» Dataset records
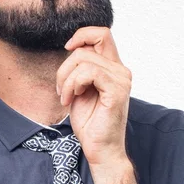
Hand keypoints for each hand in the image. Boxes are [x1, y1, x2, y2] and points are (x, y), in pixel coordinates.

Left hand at [57, 27, 131, 167]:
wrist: (100, 149)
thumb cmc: (90, 123)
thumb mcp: (80, 88)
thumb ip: (80, 68)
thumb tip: (72, 48)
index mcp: (114, 68)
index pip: (101, 34)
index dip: (81, 35)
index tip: (67, 50)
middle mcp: (121, 71)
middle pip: (87, 46)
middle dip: (65, 66)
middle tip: (62, 89)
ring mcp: (121, 80)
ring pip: (83, 59)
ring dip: (66, 79)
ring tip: (67, 97)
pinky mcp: (117, 91)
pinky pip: (89, 72)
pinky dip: (73, 84)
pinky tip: (72, 98)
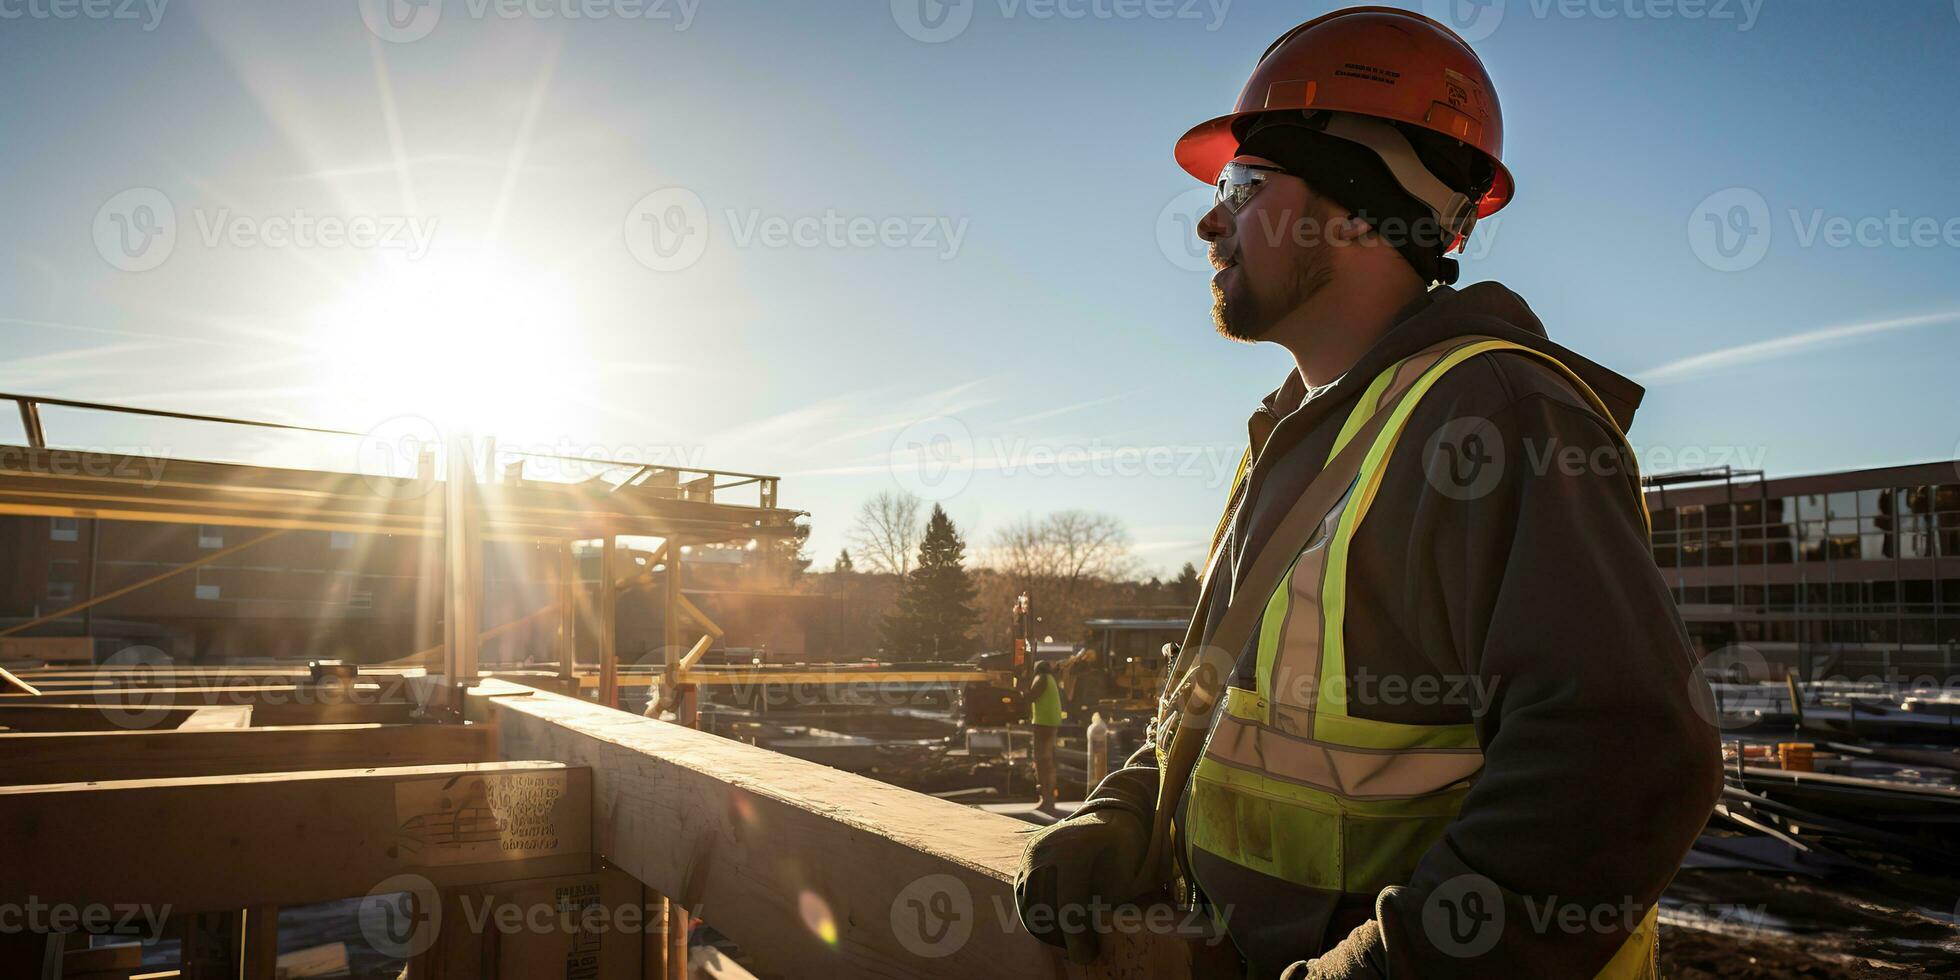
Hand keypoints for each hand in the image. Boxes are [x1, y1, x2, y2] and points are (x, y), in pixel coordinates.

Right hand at [1012, 808, 1147, 964]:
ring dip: (1046, 930)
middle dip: (1061, 938)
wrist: (1109, 812)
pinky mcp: (1023, 862)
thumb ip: (1114, 900)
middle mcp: (1045, 850)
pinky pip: (1023, 897)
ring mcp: (1030, 855)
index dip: (1076, 936)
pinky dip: (1036, 917)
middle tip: (1081, 954)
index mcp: (1074, 849)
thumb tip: (1102, 934)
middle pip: (1044, 908)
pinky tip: (1055, 929)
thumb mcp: (1130, 868)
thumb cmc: (1126, 845)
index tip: (1087, 954)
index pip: (1068, 904)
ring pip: (1029, 905)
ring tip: (1068, 943)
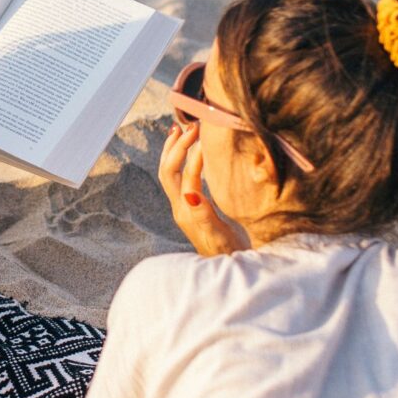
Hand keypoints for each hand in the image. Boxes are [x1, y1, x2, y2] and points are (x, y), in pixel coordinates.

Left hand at [158, 122, 248, 255]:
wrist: (228, 272)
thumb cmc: (229, 255)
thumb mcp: (219, 236)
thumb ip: (204, 215)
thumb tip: (191, 194)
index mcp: (188, 213)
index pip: (185, 179)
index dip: (194, 159)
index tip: (206, 138)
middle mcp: (181, 208)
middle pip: (168, 171)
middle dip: (176, 147)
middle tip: (191, 126)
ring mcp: (184, 208)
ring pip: (169, 173)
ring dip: (173, 150)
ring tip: (180, 129)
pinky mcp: (190, 208)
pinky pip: (178, 178)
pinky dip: (182, 160)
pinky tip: (191, 151)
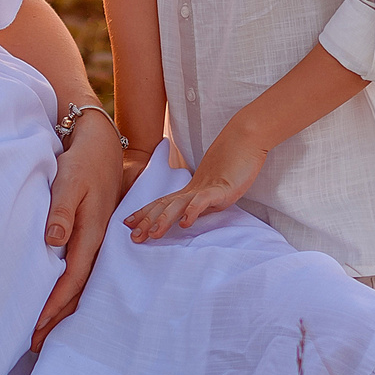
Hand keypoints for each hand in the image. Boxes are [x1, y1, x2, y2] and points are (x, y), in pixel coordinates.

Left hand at [32, 123, 124, 349]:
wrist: (100, 148)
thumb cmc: (81, 165)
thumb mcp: (68, 182)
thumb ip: (60, 211)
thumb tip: (53, 241)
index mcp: (92, 235)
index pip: (72, 279)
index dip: (54, 305)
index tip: (36, 326)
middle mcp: (96, 245)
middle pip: (78, 291)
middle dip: (57, 319)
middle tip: (35, 344)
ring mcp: (94, 243)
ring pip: (79, 286)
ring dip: (62, 311)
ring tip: (42, 334)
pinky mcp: (89, 239)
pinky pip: (79, 274)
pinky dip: (67, 294)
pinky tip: (56, 303)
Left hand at [126, 121, 267, 240]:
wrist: (246, 137)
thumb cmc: (234, 161)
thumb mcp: (216, 187)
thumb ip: (204, 200)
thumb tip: (194, 214)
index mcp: (190, 190)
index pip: (162, 203)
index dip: (145, 213)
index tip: (128, 223)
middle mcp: (193, 188)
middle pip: (164, 206)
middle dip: (147, 221)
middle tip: (133, 237)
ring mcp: (206, 187)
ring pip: (179, 204)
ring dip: (164, 219)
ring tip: (152, 234)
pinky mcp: (222, 188)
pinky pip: (203, 200)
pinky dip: (192, 211)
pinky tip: (185, 223)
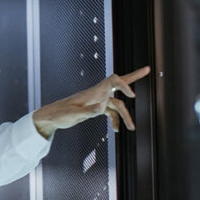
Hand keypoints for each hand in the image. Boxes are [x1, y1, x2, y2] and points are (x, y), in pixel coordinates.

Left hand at [31, 65, 150, 137]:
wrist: (51, 117)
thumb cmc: (60, 114)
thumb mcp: (73, 114)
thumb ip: (88, 111)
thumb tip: (101, 109)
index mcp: (93, 92)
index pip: (112, 81)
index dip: (124, 84)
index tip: (132, 95)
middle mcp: (97, 94)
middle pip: (118, 83)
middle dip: (134, 77)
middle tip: (148, 69)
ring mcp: (97, 101)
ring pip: (117, 105)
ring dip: (125, 116)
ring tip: (132, 128)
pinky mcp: (95, 108)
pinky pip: (110, 112)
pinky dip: (115, 120)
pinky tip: (116, 130)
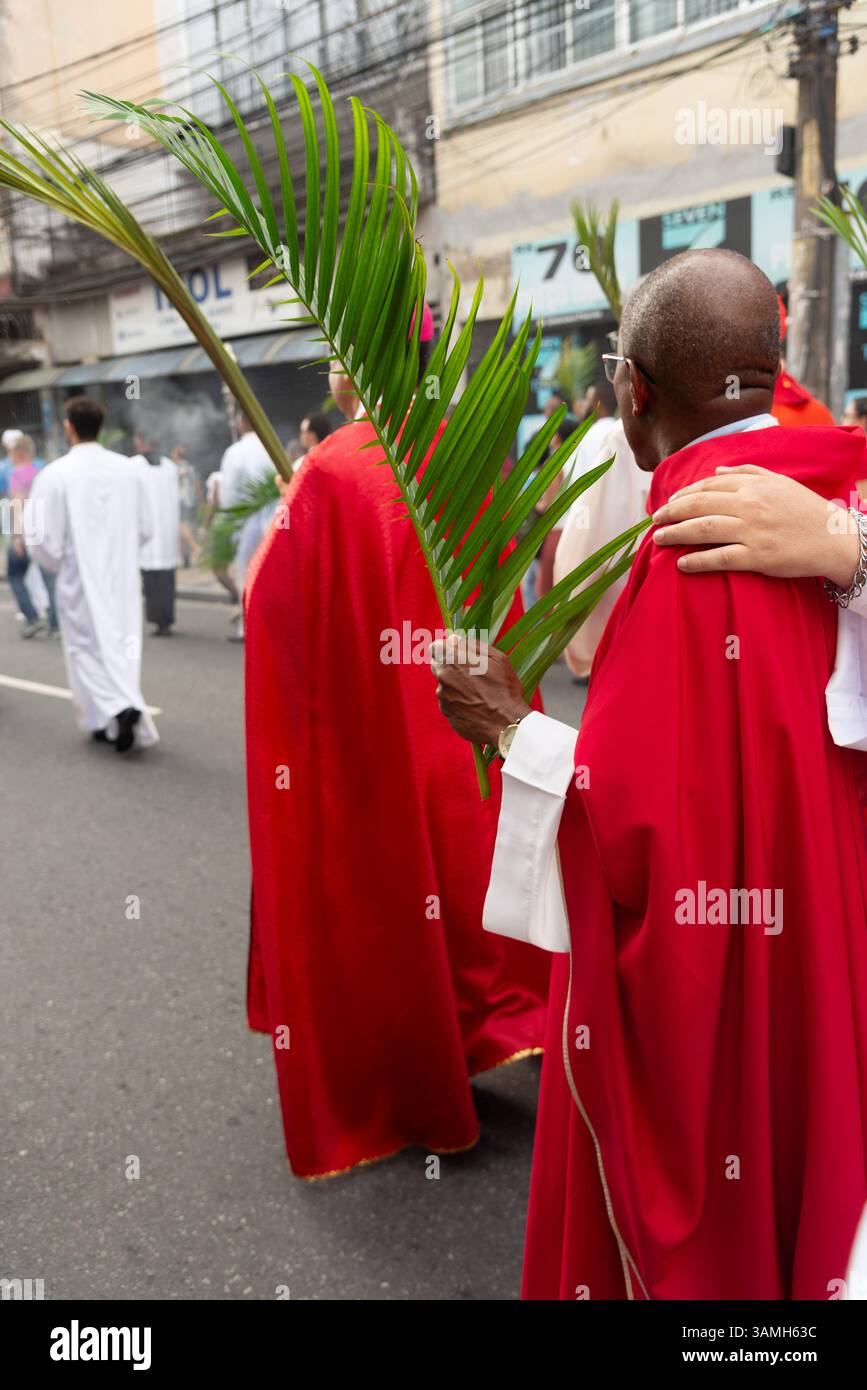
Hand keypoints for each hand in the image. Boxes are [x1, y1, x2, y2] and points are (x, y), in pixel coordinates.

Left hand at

» Task directions
Copy range, inclusive: the line holding "middle mcp: (96, 245)" to the line holding "wrist: (246, 137)". Reproduce exactly those lines of the records above and no others.

» Written response
middle mcp: (96, 245)
middle pip: (78, 291)
middle dip: (57, 319)
middle tip: (35, 344)
ring mcp: (94, 243)
ring pip: (79, 286)
ring dip: (62, 311)
ring tip: (42, 334)
pinky mcp: (89, 239)
pinky pip: (79, 274)
pinky dip: (67, 294)
pinky tip: (56, 303)
Left hand at [126, 121, 267, 240]:
wrist: (246, 137)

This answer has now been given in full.